## [DATA]
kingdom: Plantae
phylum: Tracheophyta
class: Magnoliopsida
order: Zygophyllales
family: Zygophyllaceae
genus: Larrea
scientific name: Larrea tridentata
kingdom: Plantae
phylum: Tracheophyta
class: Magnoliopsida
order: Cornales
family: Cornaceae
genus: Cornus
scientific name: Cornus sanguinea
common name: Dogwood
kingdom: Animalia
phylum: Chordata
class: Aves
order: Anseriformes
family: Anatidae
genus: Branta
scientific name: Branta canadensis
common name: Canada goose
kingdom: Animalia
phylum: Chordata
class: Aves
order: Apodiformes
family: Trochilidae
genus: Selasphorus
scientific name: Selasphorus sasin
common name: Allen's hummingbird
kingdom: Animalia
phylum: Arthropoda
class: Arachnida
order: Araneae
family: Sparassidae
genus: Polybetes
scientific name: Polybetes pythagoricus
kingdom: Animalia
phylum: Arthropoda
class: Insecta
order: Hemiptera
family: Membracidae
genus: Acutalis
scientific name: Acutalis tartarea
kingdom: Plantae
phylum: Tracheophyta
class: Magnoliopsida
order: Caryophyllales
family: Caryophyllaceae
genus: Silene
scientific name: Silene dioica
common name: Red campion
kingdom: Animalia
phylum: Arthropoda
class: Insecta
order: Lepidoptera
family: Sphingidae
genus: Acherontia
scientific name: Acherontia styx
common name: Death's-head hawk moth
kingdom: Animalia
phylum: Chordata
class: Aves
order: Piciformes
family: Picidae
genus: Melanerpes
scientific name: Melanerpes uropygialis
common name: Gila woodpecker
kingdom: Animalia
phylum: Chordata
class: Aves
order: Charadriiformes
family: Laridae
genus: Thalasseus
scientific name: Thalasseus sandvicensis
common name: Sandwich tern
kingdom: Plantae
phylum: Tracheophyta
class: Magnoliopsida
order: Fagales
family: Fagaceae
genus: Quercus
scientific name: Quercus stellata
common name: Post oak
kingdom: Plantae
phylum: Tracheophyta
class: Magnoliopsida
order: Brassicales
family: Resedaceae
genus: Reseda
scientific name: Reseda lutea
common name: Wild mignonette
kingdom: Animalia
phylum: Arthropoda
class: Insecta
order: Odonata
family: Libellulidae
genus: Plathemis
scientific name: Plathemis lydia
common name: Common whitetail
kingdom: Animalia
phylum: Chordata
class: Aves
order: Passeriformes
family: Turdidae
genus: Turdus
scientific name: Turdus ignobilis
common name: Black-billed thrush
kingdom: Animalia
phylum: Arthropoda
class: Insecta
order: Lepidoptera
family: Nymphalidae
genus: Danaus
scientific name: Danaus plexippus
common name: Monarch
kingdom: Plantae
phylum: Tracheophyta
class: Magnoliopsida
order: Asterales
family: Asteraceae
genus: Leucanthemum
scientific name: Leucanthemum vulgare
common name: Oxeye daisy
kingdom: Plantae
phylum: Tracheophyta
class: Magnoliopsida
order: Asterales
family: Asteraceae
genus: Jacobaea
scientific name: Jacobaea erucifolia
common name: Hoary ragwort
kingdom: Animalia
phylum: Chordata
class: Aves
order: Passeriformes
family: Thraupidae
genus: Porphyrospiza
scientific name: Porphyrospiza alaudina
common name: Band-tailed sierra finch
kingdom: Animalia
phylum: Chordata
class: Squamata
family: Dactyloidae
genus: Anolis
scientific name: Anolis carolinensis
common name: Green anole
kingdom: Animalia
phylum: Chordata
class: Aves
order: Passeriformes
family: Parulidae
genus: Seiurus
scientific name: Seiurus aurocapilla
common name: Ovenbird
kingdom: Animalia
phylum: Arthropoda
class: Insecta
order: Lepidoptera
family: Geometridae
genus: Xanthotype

## [WHAT TO PRODUCE]
Starting at the line that contains "genus: Reseda", reproduce every line word for word through the last line of the items.

## [WRITTEN SOLUTION]
genus: Reseda
scientific name: Reseda lutea
common name: Wild mignonette
kingdom: Animalia
phylum: Arthropoda
class: Insecta
order: Odonata
family: Libellulidae
genus: Plathemis
scientific name: Plathemis lydia
common name: Common whitetail
kingdom: Animalia
phylum: Chordata
class: Aves
order: Passeriformes
family: Turdidae
genus: Turdus
scientific name: Turdus ignobilis
common name: Black-billed thrush
kingdom: Animalia
phylum: Arthropoda
class: Insecta
order: Lepidoptera
family: Nymphalidae
genus: Danaus
scientific name: Danaus plexippus
common name: Monarch
kingdom: Plantae
phylum: Tracheophyta
class: Magnoliopsida
order: Asterales
family: Asteraceae
genus: Leucanthemum
scientific name: Leucanthemum vulgare
common name: Oxeye daisy
kingdom: Plantae
phylum: Tracheophyta
class: Magnoliopsida
order: Asterales
family: Asteraceae
genus: Jacobaea
scientific name: Jacobaea erucifolia
common name: Hoary ragwort
kingdom: Animalia
phylum: Chordata
class: Aves
order: Passeriformes
family: Thraupidae
genus: Porphyrospiza
scientific name: Porphyrospiza alaudina
common name: Band-tailed sierra finch
kingdom: Animalia
phylum: Chordata
class: Squamata
family: Dactyloidae
genus: Anolis
scientific name: Anolis carolinensis
common name: Green anole
kingdom: Animalia
phylum: Chordata
class: Aves
order: Passeriformes
family: Parulidae
genus: Seiurus
scientific name: Seiurus aurocapilla
common name: Ovenbird
kingdom: Animalia
phylum: Arthropoda
class: Insecta
order: Lepidoptera
family: Geometridae
genus: Xanthotype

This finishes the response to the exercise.